_Instructions for the task:_ Arrange the text of the listing, from the line containing "ریزش موی گربه" through the end of the listing, as a JSON list of strings with one string per line and blank lines omitted.

_Given data:_

• • • • •

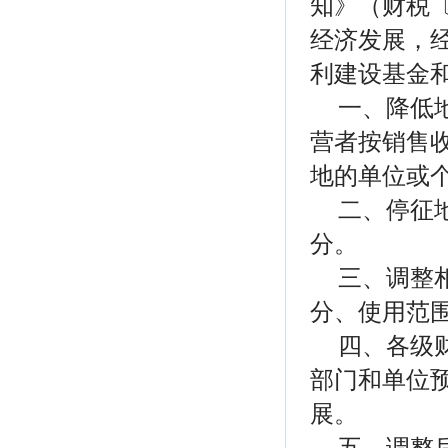
知》（财税〔
经济发展，经
利建设基金
一、降低
营者按销售收
地的单位或个
二、停征
分。
三、调整
分、使用范
四、各级
部门和单位
展。
五、调整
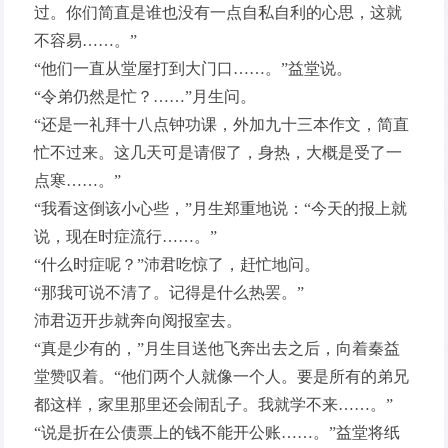
过。你们简直是谁也没有一点自私自利的心思，这就
不容易……。”
“他们一直从堂屋打到大门口……。”益堂说。
“令弟仍然是忙？……”月生问。
“还是一礼拜十八点钟功课，外加九十三本作文，简直
忙不过来。这几天可是请假了，身热，大概是受了一
点寒……。”
“我看这倒该小心些，”月生郑重地说：“今天的报上就
说，现在时症流行……。”
“什么时症呢？”沛君吃惊了，赶忙地问。
“那我可说不清了。记得是什么热罢。”
沛君迈开步就奔向阅报室去。
“真是少有的，”月生目送他飞奔出去之后，向着秦益
堂赞叹着。“他们两个人就像一个人。要是所有的弟兄
都这样，家里那里还会闹乱子。我就学不来……。”
“说是折在公债票上的钱不能开公账……。”益堂将纸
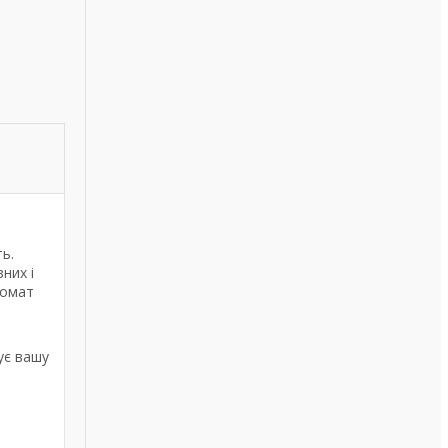
ь.
них і
ромат
ує вашу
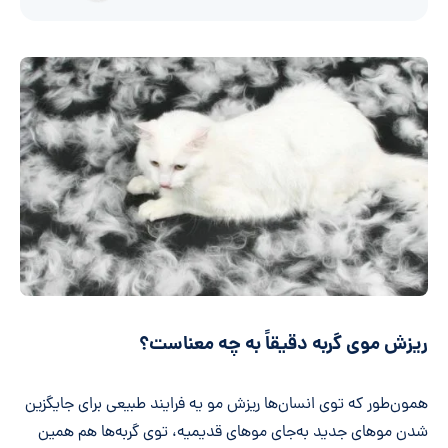
ریزش موی گربه
دقیقاً به چه معناست؟
همون‌طور که توی انسان‌ها ریزش مو یه فرایند طبیعی برای جایگزین
شدن موهای جدید به‌جای موهای قدیمیه، توی گربه‌ها هم همین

• • • • •

_Finished task:_
[
  "ریزش موی گربه",
  "دقیقاً به چه معناست؟",
  "همون‌طور که توی انسان‌ها ریزش مو یه فرایند طبیعی برای جایگزین",
  "شدن موهای جدید به‌جای موهای قدیمیه، توی گربه‌ها هم همین"
]